Scene geometry reasoning data:

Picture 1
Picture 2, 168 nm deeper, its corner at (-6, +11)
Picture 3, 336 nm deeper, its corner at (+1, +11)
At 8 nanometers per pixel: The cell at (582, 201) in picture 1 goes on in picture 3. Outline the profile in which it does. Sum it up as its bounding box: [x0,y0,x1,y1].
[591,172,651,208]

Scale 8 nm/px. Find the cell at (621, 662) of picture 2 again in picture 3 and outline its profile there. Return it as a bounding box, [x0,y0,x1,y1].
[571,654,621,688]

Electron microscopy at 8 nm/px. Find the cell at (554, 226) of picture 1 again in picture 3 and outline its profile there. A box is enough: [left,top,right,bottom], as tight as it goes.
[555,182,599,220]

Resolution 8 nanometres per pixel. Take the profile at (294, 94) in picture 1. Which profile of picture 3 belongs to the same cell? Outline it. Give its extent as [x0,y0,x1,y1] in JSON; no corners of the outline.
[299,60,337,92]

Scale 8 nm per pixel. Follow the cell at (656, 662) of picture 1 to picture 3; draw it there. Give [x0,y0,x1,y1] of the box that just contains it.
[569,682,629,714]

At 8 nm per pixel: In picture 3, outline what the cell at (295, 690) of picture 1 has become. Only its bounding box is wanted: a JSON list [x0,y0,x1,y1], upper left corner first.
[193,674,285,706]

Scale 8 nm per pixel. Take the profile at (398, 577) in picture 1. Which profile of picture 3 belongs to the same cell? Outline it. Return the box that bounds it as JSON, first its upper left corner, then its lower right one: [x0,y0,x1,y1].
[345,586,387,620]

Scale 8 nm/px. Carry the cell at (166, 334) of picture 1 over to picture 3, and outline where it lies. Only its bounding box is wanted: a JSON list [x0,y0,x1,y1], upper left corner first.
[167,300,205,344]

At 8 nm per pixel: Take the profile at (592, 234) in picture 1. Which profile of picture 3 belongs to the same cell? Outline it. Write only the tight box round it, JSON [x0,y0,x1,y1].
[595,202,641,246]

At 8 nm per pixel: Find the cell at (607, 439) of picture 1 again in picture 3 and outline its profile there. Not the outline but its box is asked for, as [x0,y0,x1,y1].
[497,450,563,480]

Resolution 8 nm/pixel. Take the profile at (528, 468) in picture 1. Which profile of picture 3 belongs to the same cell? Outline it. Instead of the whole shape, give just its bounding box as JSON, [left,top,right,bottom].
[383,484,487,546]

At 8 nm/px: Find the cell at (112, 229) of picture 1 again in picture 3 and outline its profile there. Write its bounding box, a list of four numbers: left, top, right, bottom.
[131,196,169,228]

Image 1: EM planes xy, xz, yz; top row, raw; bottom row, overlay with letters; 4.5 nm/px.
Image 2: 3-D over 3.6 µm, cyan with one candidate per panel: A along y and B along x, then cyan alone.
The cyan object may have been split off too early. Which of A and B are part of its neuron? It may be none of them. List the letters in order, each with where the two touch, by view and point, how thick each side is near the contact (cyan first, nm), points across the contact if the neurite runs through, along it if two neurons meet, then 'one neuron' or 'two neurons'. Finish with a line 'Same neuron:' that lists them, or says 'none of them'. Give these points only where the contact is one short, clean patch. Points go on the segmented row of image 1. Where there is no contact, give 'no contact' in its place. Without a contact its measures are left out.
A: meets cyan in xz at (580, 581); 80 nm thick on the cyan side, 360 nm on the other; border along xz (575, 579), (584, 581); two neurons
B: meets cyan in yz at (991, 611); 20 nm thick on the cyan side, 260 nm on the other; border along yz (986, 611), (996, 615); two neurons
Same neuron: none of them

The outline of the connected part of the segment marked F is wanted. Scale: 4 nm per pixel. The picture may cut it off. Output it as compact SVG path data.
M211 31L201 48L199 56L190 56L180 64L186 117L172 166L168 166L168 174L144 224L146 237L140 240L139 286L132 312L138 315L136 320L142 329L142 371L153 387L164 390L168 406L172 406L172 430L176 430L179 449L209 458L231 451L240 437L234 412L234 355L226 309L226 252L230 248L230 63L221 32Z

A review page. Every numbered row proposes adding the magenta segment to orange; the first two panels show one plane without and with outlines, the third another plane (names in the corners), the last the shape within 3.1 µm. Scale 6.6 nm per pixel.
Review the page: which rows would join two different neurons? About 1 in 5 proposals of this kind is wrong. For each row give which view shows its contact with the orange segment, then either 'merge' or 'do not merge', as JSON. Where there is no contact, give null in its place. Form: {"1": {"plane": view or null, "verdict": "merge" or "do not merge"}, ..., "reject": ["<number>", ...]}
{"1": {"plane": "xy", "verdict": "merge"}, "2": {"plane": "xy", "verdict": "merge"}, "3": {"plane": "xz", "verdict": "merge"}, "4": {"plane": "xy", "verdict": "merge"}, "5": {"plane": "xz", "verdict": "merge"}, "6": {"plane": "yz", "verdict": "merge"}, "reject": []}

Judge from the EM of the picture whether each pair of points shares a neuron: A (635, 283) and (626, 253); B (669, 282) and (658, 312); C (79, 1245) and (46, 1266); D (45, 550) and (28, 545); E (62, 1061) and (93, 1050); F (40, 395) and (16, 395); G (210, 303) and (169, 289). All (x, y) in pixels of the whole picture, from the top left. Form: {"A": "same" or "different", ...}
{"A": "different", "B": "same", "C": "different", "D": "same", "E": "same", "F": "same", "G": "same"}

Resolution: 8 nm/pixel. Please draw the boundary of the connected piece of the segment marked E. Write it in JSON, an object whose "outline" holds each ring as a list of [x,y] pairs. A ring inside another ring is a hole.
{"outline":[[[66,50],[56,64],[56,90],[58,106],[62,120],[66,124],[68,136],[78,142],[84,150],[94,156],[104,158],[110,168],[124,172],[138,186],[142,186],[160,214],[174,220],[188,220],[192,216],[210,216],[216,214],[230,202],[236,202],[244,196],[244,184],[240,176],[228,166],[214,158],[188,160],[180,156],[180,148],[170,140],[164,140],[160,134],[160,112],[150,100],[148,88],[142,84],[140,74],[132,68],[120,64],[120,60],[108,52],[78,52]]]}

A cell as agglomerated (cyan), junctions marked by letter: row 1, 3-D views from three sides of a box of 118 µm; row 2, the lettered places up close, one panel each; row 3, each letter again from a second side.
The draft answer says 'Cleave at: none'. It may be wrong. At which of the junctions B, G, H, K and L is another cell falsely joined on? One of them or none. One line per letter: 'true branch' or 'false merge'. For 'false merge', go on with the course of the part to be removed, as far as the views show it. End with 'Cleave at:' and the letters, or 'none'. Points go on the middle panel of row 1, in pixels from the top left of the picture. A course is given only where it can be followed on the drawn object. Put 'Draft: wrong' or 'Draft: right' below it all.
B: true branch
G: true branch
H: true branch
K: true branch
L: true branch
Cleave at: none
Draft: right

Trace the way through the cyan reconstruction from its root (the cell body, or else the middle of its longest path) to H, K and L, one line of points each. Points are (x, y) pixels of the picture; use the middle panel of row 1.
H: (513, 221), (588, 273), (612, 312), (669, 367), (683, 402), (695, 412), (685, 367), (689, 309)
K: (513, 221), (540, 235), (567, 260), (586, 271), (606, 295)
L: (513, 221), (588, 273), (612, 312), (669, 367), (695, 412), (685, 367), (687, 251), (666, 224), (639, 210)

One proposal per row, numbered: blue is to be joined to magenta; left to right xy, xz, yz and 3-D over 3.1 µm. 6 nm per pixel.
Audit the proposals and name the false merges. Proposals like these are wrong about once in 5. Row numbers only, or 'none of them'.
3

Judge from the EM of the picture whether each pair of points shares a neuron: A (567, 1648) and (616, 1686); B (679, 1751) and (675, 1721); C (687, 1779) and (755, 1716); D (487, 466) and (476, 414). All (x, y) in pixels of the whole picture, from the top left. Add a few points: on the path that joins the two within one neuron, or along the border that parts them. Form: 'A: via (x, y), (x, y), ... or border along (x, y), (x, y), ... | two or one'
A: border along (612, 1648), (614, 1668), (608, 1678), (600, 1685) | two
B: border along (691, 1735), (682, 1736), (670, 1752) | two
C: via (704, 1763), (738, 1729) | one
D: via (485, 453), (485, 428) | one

### Your goal
Filtering the entries above by the word "numbered", copy each line that matches.

### Answer to the problem
A review page. Every numbered row proposes adding the magenta segment to orange; the first two panels show one plane without and with outlines, the third another plane (names in the corners), the last the shape within 3.1 µm. Scale 6.6 nm per pixel.
One proposal per row, numbered: blue is to be joined to magenta; left to right xy, xz, yz and 3-D over 3.1 µm. 6 nm per pixel.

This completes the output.